● **WHAT TO WORK ON**: The lines below must be transcribed exactly as given, with the images removed.

INPUT below:

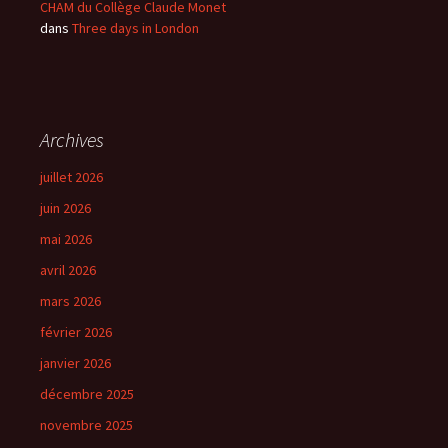
CHAM du Collège Claude Monet
dans
Three days in London
Archives
juillet 2026
juin 2026
mai 2026
avril 2026
mars 2026
février 2026
janvier 2026
décembre 2025
novembre 2025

End of INPUT.

● **EXERCISE OUTPUT**:
CHAM du Collège Claude Monet
dans
Three days in London
Archives
juillet 2026
juin 2026
mai 2026
avril 2026
mars 2026
février 2026
janvier 2026
décembre 2025
novembre 2025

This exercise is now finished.